■ THE PROBLEM:
Among the lines below, list those containing the string "Computing".

Segment Start: INPUT MATERIAL

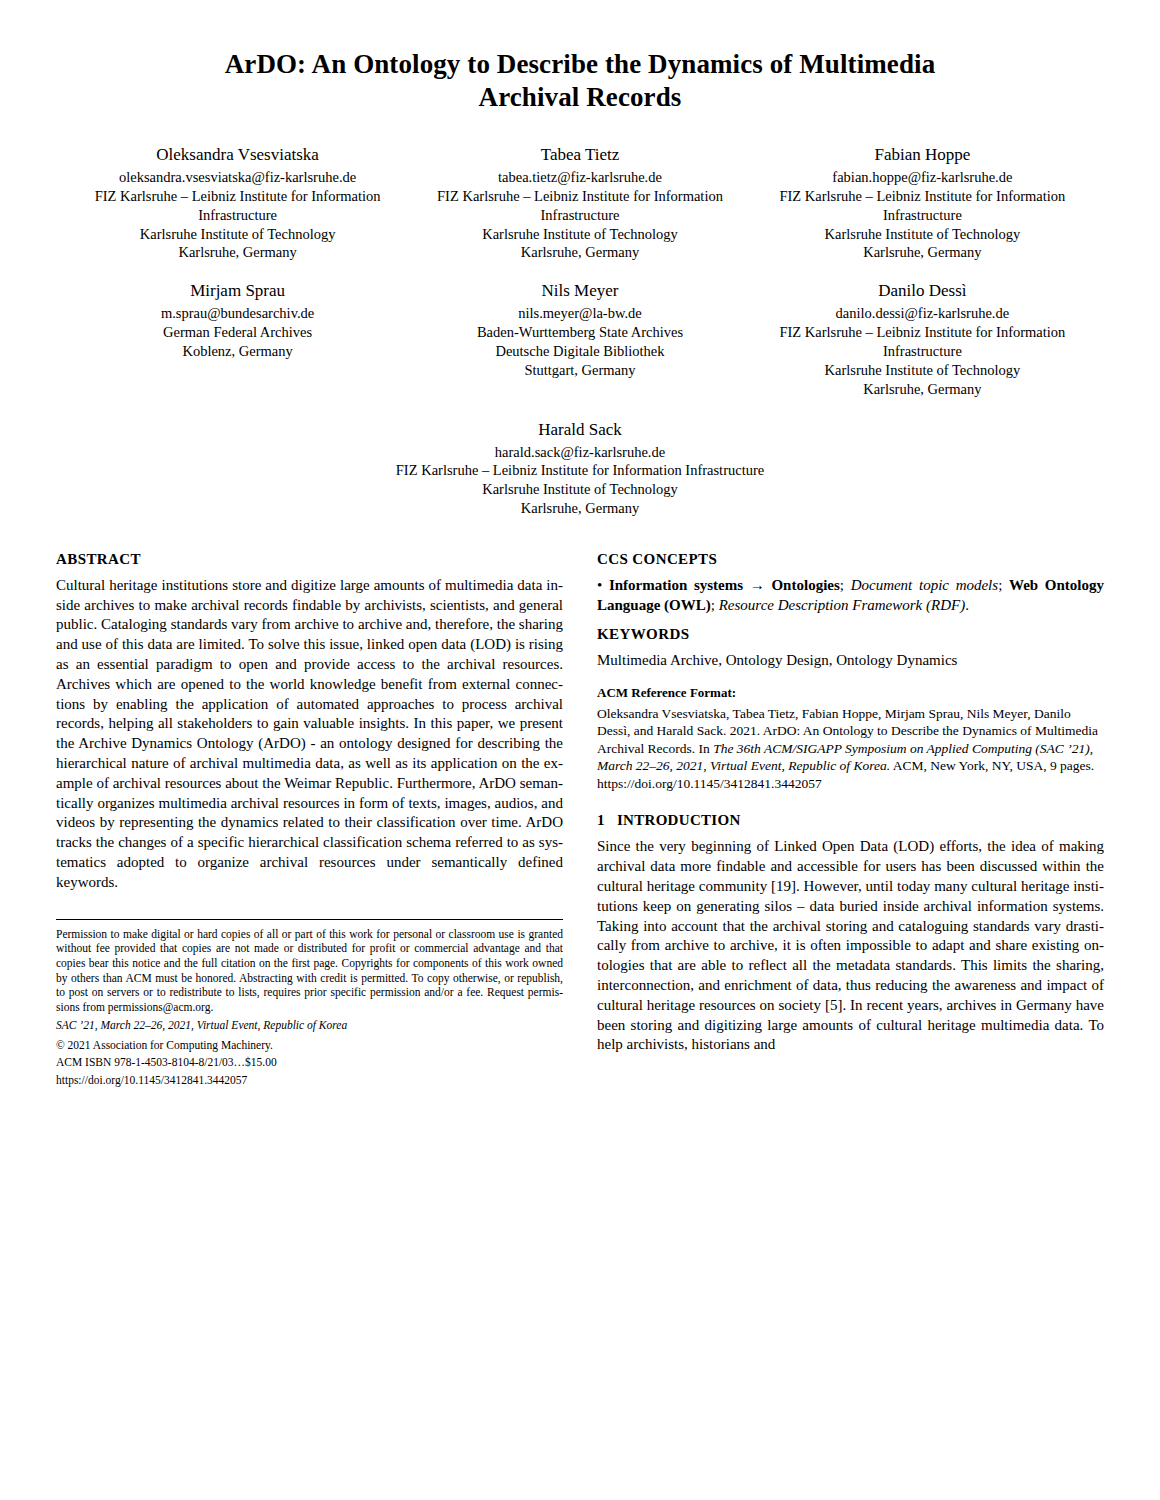ArDO: An Ontology to Describe the Dynamics of Multimedia
Archival Records
Oleksandra Vsesviatska
oleksandra.vsesviatska@fiz-karlsruhe.de
FIZ Karlsruhe – Leibniz Institute for Information Infrastructure
Karlsruhe Institute of Technology
Karlsruhe, Germany
Tabea Tietz
tabea.tietz@fiz-karlsruhe.de
FIZ Karlsruhe – Leibniz Institute for Information Infrastructure
Karlsruhe Institute of Technology
Karlsruhe, Germany
Fabian Hoppe
fabian.hoppe@fiz-karlsruhe.de
FIZ Karlsruhe – Leibniz Institute for Information Infrastructure
Karlsruhe Institute of Technology
Karlsruhe, Germany
Mirjam Sprau
m.sprau@bundesarchiv.de
German Federal Archives
Koblenz, Germany
Nils Meyer
nils.meyer@la-bw.de
Baden-Wurttemberg State Archives
Deutsche Digitale Bibliothek
Stuttgart, Germany
Danilo Dessì
danilo.dessi@fiz-karlsruhe.de
FIZ Karlsruhe – Leibniz Institute for Information Infrastructure
Karlsruhe Institute of Technology
Karlsruhe, Germany
Harald Sack
harald.sack@fiz-karlsruhe.de
FIZ Karlsruhe – Leibniz Institute for Information Infrastructure
Karlsruhe Institute of Technology
Karlsruhe, Germany
Abstract
Cultural heritage institutions store and digitize large amounts of multimedia data inside archives to make archival records findable by archivists, scientists, and general public. Cataloging standards vary from archive to archive and, therefore, the sharing and use of this data are limited. To solve this issue, linked open data (LOD) is rising as an essential paradigm to open and provide access to the archival resources. Archives which are opened to the world knowledge benefit from external connections by enabling the application of automated approaches to process archival records, helping all stakeholders to gain valuable insights. In this paper, we present the Archive Dynamics Ontology (ArDO) - an ontology designed for describing the hierarchical nature of archival multimedia data, as well as its application on the example of archival resources about the Weimar Republic. Furthermore, ArDO semantically organizes multimedia archival resources in form of texts, images, audios, and videos by representing the dynamics related to their classification over time. ArDO tracks the changes of a specific hierarchical classification schema referred to as systematics adopted to organize archival resources under semantically defined keywords.
Permission to make digital or hard copies of all or part of this work for personal or classroom use is granted without fee provided that copies are not made or distributed for profit or commercial advantage and that copies bear this notice and the full citation on the first page. Copyrights for components of this work owned by others than ACM must be honored. Abstracting with credit is permitted. To copy otherwise, or republish, to post on servers or to redistribute to lists, requires prior specific permission and/or a fee. Request permissions from permissions@acm.org.
SAC ’21, March 22–26, 2021, Virtual Event, Republic of Korea
© 2021 Association for Computing Machinery.
ACM ISBN 978-1-4503-8104-8/21/03…$15.00
https://doi.org/10.1145/3412841.3442057
CCS CONCEPTS
• Information systems → Ontologies; Document topic models; Web Ontology Language (OWL); Resource Description Framework (RDF).
KEYWORDS
Multimedia Archive, Ontology Design, Ontology Dynamics
ACM Reference Format: Oleksandra Vsesviatska, Tabea Tietz, Fabian Hoppe, Mirjam Sprau, Nils Meyer, Danilo Dessì, and Harald Sack. 2021. ArDO: An Ontology to Describe the Dynamics of Multimedia Archival Records. In The 36th ACM/SIGAPP Symposium on Applied Computing (SAC ’21), March 22–26, 2021, Virtual Event, Republic of Korea. ACM, New York, NY, USA, 9 pages. https://doi.org/10.1145/3412841.3442057
1 INTRODUCTION
Since the very beginning of Linked Open Data (LOD) efforts, the idea of making archival data more findable and accessible for users has been discussed within the cultural heritage community [19]. However, until today many cultural heritage institutions keep on generating silos – data buried inside archival information systems. Taking into account that the archival storing and cataloguing standards vary drastically from archive to archive, it is often impossible to adapt and share existing ontologies that are able to reflect all the metadata standards. This limits the sharing, interconnection, and enrichment of data, thus reducing the awareness and impact of cultural heritage resources on society [5]. In recent years, archives in Germany have been storing and digitizing large amounts of cultural heritage multimedia data. To help archivists, historians and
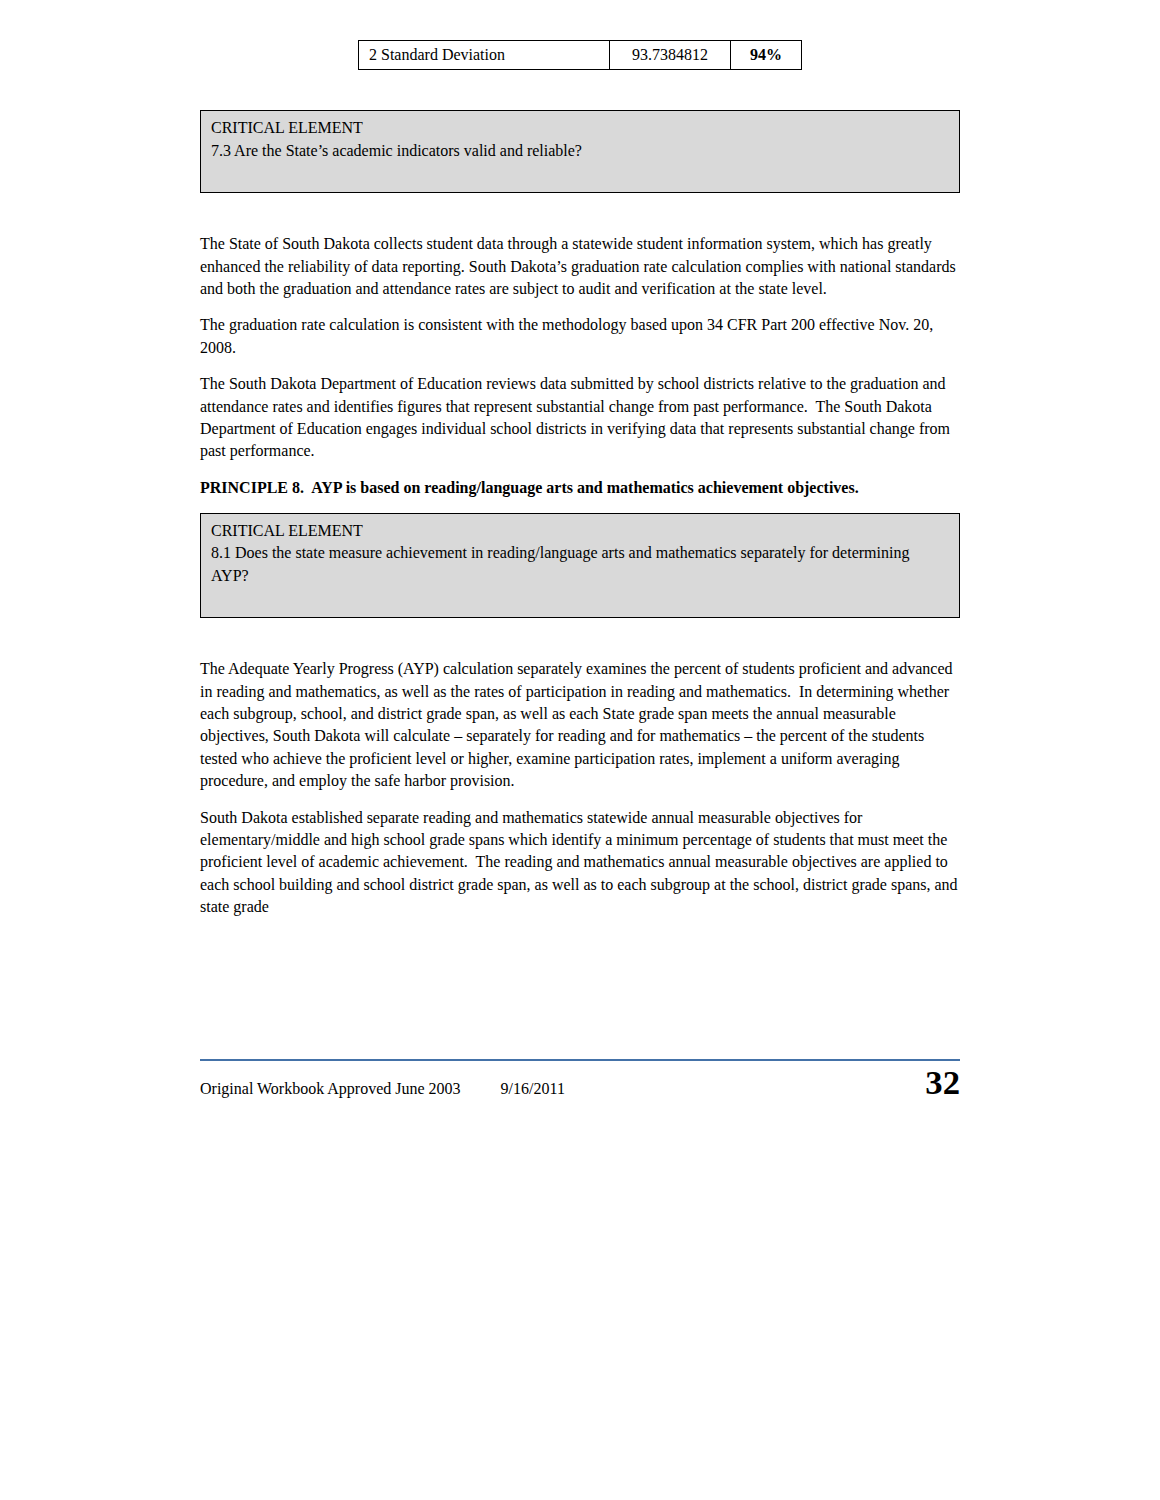| 2 Standard Deviation | 93.7384812 | 94% |
CRITICAL ELEMENT
7.3 Are the State’s academic indicators valid and reliable?
The State of South Dakota collects student data through a statewide student information system, which has greatly enhanced the reliability of data reporting. South Dakota’s graduation rate calculation complies with national standards and both the graduation and attendance rates are subject to audit and verification at the state level.
The graduation rate calculation is consistent with the methodology based upon 34 CFR Part 200 effective Nov. 20, 2008.
The South Dakota Department of Education reviews data submitted by school districts relative to the graduation and attendance rates and identifies figures that represent substantial change from past performance. The South Dakota Department of Education engages individual school districts in verifying data that represents substantial change from past performance.
PRINCIPLE 8. AYP is based on reading/language arts and mathematics achievement objectives.
CRITICAL ELEMENT
8.1 Does the state measure achievement in reading/language arts and mathematics separately for determining AYP?
The Adequate Yearly Progress (AYP) calculation separately examines the percent of students proficient and advanced in reading and mathematics, as well as the rates of participation in reading and mathematics. In determining whether each subgroup, school, and district grade span, as well as each State grade span meets the annual measurable objectives, South Dakota will calculate – separately for reading and for mathematics – the percent of the students tested who achieve the proficient level or higher, examine participation rates, implement a uniform averaging procedure, and employ the safe harbor provision.
South Dakota established separate reading and mathematics statewide annual measurable objectives for elementary/middle and high school grade spans which identify a minimum percentage of students that must meet the proficient level of academic achievement. The reading and mathematics annual measurable objectives are applied to each school building and school district grade span, as well as to each subgroup at the school, district grade spans, and state grade
Original Workbook Approved June 20039/16/2011
32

Segment End: INPUT MATERIAL

■ COMPLETED EXERCISE:
© 2021 Association for Computing Machinery.
ACM Reference Format: Oleksandra Vsesviatska, Tabea Tietz, Fabian Hoppe, Mirjam Sprau, Nils Meyer, Danilo Dessì, and Harald Sack. 2021. ArDO: An Ontology to Describe the Dynamics of Multimedia Archival Records. In The 36th ACM/SIGAPP Symposium on Applied Computing (SAC ’21), March 22–26, 2021, Virtual Event, Republic of Korea. ACM, New York, NY, USA, 9 pages. https://doi.org/10.1145/3412841.3442057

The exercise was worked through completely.